● **УСЛОВИЯ ЗАДАНИЯ**
Перепишите без изменений фрагмент текста о Печорской станции: всё от слов «Читаем Тундра не» и ниже до слов «Императорской Академии наук.» включительно.
------ ТЕКСТ ДЛЯ РАЗБОРА
Читаем Тундра не любит слабых полностью

Он воспитывался в богатой, аристократической семье царского генерала. В 1901 году поступил на физико-математический факультет Императорского Петербургского университета. В следующем году во время каникул Андрей, будучи участником экспедиции, впервые попал на Печору. И так пленили его эти края, что он, отказавшись от блестящих перспектив в столице, переселился в Усть-Цильму, добился учреждения в этом селе зоологической станции, вскоре переименованной в Печорскую естественно-историческую станцию при Императорской Академии наук.

Впрочем, царские чиновники делали все зависящее от них, чтобы решения об учреждении станции остались лишь на бумаге. Три года тянулась волокита с утверждением Устава. Никаких средств на организацию станции отпущено не было. Журавский вынужден был вложить все свое состояние на строительство дома, скотного двора, лаборатории, на приобретение скота, машин и орудий.
------------
------ ИСХОДНЫЕ ЗАПИСИ
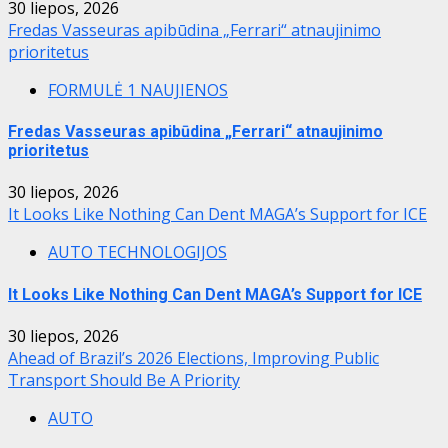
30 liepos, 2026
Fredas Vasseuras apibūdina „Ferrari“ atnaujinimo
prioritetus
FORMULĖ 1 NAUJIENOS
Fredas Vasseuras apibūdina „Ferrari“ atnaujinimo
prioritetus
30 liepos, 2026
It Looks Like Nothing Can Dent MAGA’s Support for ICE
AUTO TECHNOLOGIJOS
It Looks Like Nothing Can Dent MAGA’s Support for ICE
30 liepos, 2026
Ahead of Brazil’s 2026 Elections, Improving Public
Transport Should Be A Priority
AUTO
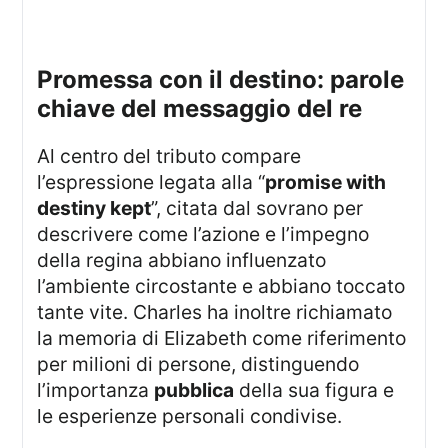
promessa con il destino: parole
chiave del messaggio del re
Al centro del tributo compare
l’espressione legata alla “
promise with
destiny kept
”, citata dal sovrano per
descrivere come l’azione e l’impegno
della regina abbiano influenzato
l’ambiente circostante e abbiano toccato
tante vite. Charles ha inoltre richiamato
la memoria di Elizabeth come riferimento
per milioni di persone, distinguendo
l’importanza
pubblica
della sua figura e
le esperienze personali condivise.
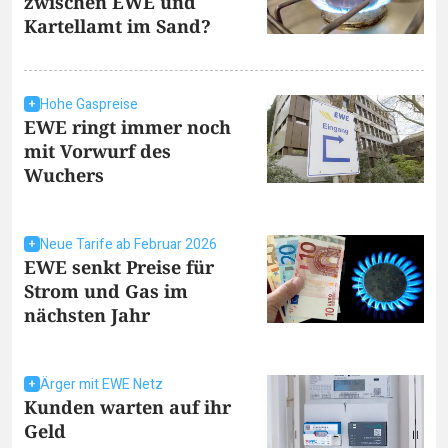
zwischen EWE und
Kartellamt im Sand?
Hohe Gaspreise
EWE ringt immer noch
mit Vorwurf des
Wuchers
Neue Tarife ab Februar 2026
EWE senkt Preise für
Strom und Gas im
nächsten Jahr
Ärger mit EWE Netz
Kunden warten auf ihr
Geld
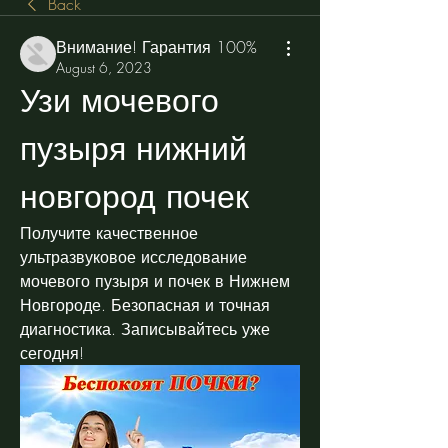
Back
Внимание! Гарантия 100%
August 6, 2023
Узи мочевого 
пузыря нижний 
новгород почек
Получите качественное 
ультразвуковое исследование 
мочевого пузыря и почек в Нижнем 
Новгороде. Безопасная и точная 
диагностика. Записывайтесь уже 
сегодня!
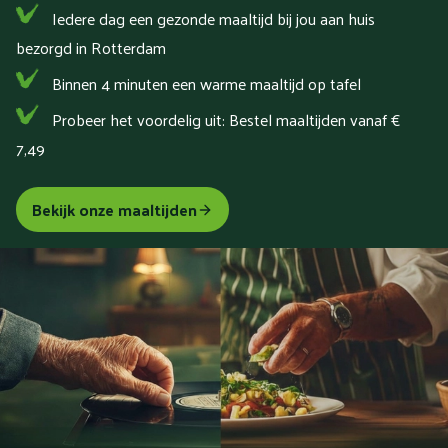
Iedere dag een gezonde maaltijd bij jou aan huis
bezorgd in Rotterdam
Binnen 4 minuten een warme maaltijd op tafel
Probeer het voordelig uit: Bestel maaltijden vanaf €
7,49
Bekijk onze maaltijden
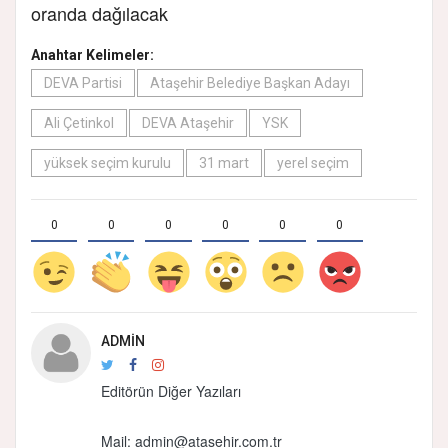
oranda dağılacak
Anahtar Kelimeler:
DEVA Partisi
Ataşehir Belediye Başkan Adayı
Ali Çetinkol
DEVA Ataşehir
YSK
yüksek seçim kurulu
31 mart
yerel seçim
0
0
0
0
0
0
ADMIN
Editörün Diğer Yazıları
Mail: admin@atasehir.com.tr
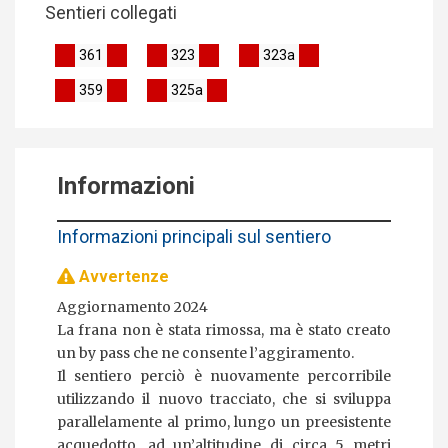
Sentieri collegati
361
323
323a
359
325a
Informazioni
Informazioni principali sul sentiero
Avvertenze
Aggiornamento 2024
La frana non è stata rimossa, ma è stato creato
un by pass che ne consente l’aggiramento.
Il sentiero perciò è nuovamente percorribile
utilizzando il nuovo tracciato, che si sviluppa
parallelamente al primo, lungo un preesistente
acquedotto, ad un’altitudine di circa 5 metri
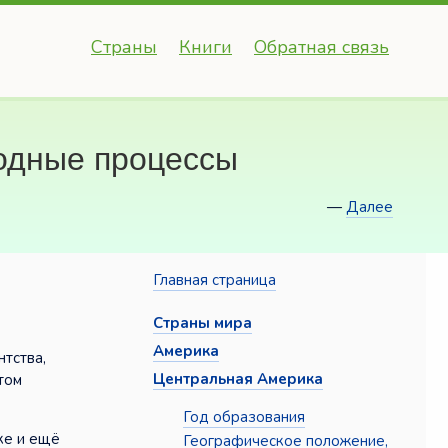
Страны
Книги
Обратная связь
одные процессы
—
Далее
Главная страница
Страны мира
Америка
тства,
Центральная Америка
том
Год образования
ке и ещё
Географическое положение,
------------
● **ОТВЕТ НА ЗАДАНИЕ**
Читаем Тундра не любит слабых полностью

Он воспитывался в богатой, аристократической семье царского генерала. В 1901 году поступил на физико-математический факультет Императорского Петербургского университета. В следующем году во время каникул Андрей, будучи участником экспедиции, впервые попал на Печору. И так пленили его эти края, что он, отказавшись от блестящих перспектив в столице, переселился в Усть-Цильму, добился учреждения в этом селе зоологической станции, вскоре переименованной в Печорскую естественно-историческую станцию при Императорской Академии наук.